Dr. Hackell would be quick to point out that the developmental issues would likely have occurred regardless of the vaccination. That’s my feeling too. But my wife, who is very close to her sisters, had a front row seat for all of the pain, confusion and struggle that came with the developmental problems and the years of therapy that followed. For her, the cost/benefit analysis was not so cut and dried. For her there was too much that was unknown.
I may have been able to convince her otherwise if I’d started the discussion earlier. But those are strong emotions to battle. I get that and I love my wife. Still, my delay added another layer of actual real risk to our kids lives.
“This is not pillow talk about what we’re going to do about vaccines tomorrow,” Hackell says. “I think there’s plenty of other things on the agenda. Vaccines are not a common discussion until they’re presented with what needs to happen in time.”
In Hackell’s mind, a difference of opinion in the use of vaccines should be a non-starter. It should rate up there with whether or not a couple even plans to have kids in terms of choosing a potential life partner. “This is a matter of science and I know I couldn’t be married to someone who doesn’t share my scientific approach to things,” he says. “It should be a fundamental area of agreement before they get married.”
I feel that’s a very easy way to view the world. My wife’s vaccination views would not have kept me from marrying her, even if we had discussed it prior to tying the knot. Maybe that says more about me than anything else.
What I do know is that had we talked about it prior to getting married or having kids, I could have gathered the evidence. I could have broached the subject again and again. Hackell suggests that whether the conversation happens before or after the marriage it needs to happen
“The problem is where it puts us a pediatrician’s,” he says. “Just like divorce, I don’t want to mediate situations between the parents. I’m here to serve the kid.”

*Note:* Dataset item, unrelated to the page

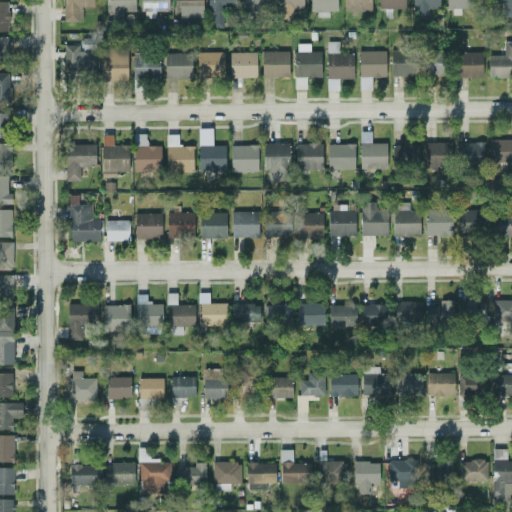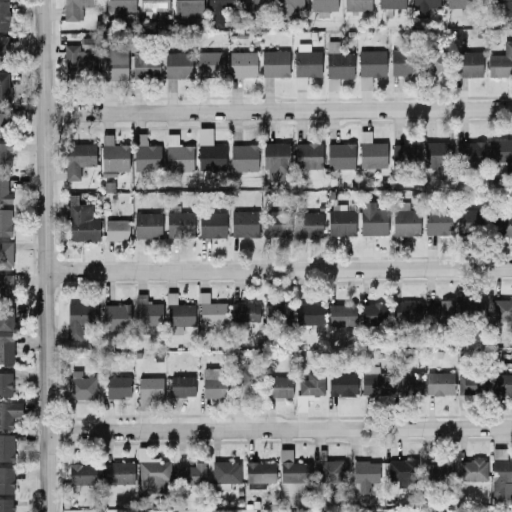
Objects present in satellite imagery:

My wife and I have talked about vaccine’s since, when news reports pop up about preventable outbreaks. But she hasn’t changed her mind. After all, the boys are caught up and they neither died of smallpox or developed autism. She thinks we chose the right path. I’m delighted by where we ended up, but I’m not so sure. I think I was cowardly and irresponsible.
I’m relieved my boys are fine and, frankly, that neither of them is autistic. I’m happy that my wife is happy. But I can’t deny that I risked my children’s health to keep the peace. I can only hope that the experience inoculated me against making that mistake again.